Here is a clever technique that lets you turn the side of a cake into a rustic-looking basket. You simply combine long vertical stripes of icing with short horizontal bars to produce edible basketweaving.
Getting Ready
Set up your practice board. Insert a coupler base in your Featherweight bag and lock basketweave tip 47 onto it with your coupler ring.
Fill your bag half full with medium consistency Buttercream Icing for practice.
Tip: 47
Icing: medium consistency
Positions:
- Bag: 45° angle at 6:00 for vertical strips, at 3:00(9:00) for horizontal bars
- Tip: lightly touching surface, serrated side up
Sequence:
1. Squeeze evenly, vertically.
2. Stop squeezing.
3. Lift tip away.
4. Squeeze evenly, horizontally across vertical strip.
5. Stop squeezing.
6. Lift tip away.
With bag in 6:00 position, squeeze out a vertical strip of icing. With bag in 3:00 (9:00) position, squeeze out short horizontal bars across the vertical bar. Spacing between the horizontal bars should be the same as the width of the tip. To expand the basketweave pattern, simply repeat the two previous steps, one vertical bar at a time. Note that each new set of horizontal bars fits between the horizontal bars of the previous set.

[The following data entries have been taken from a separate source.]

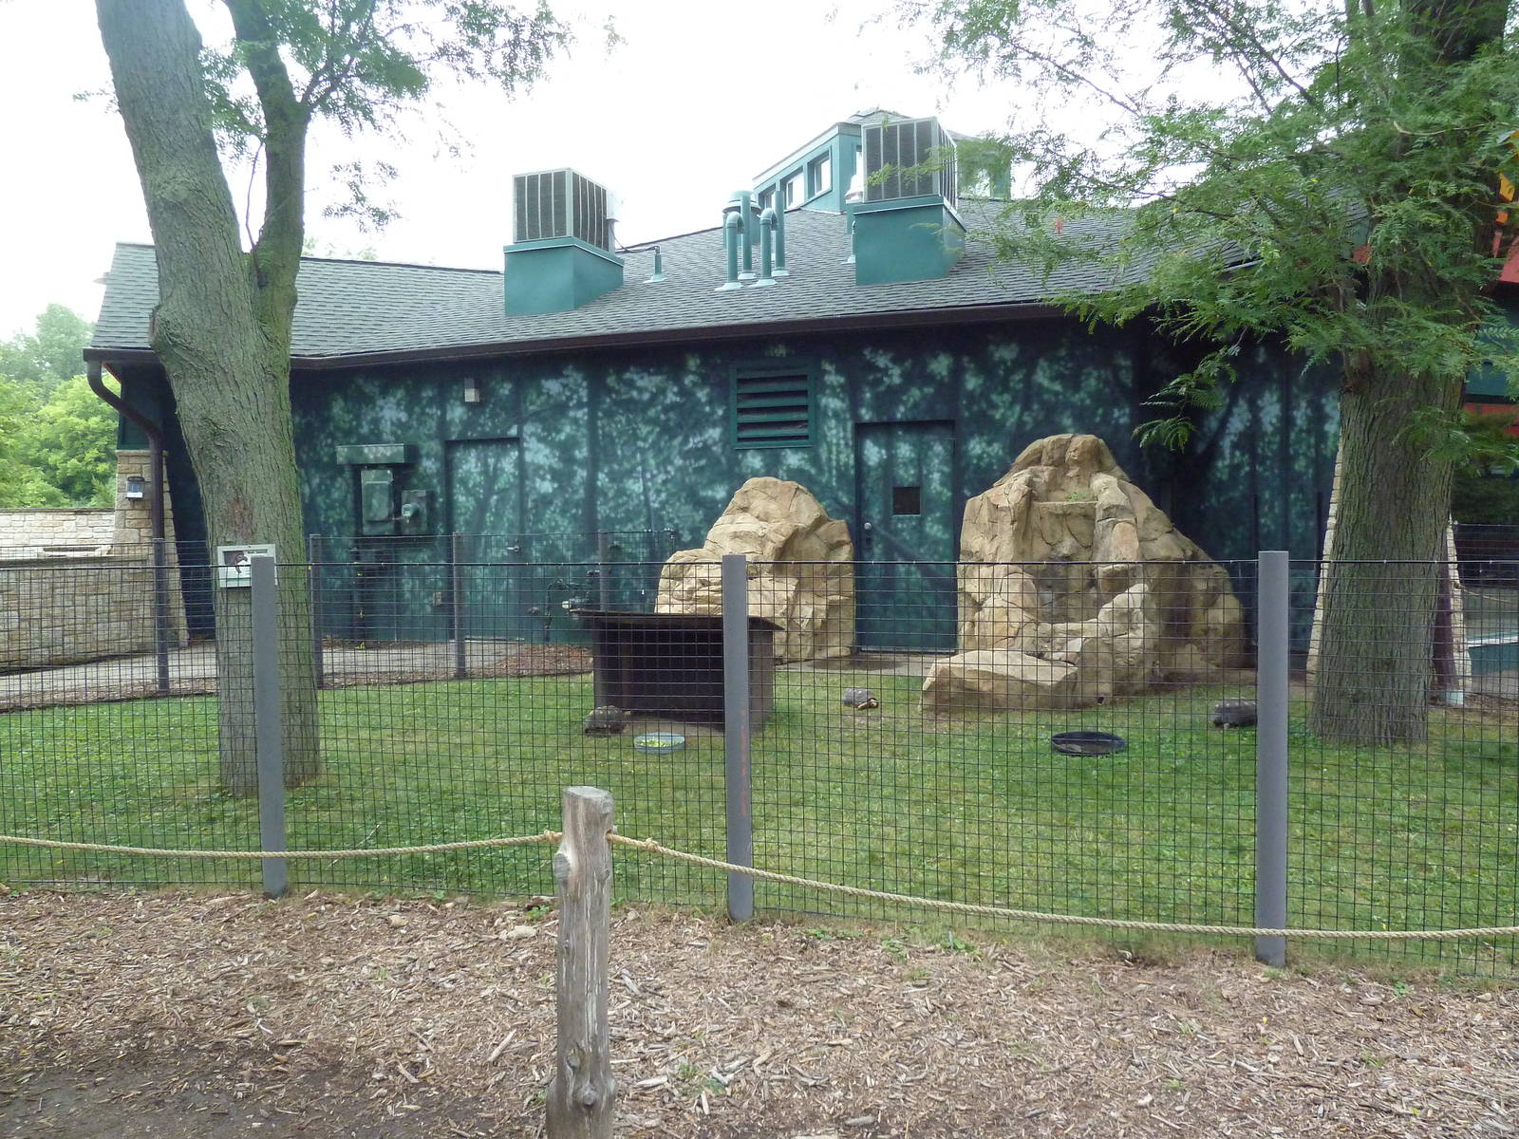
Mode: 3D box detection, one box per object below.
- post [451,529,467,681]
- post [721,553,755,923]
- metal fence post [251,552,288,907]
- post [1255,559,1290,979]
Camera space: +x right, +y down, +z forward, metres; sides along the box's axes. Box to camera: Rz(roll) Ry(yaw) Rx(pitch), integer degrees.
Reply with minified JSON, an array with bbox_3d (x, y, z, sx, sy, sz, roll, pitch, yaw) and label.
[{"bbox_3d":[-2.754,0.338,10.100,0.088,1.354,0.088,-2,3,-15],"label":"post"},{"bbox_3d":[-0.079,0.628,4.080,0.088,1.368,0.088,-1,3,-1],"label":"post"},{"bbox_3d":[-1.999,0.642,4.460,0.088,1.386,0.088,-2,3,-24],"label":"metal fence post"},{"bbox_3d":[1.660,0.611,3.550,0.088,1.347,0.088,0,3,25],"label":"post"}]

When you make the basketweave pattern, be sure that your horizontal bars are long enough so that the next vertical strip can cover their ends without breaking the evenness of the pattern.
That's how you get a deep, three-dimensional look. After you have practiced your basketweave on a flat surface, try it on your upright board so you get the feel of doing it on the side of a cake. When covering the side of a real cake with the basketweave patten, start at the base of the cake and work your way up.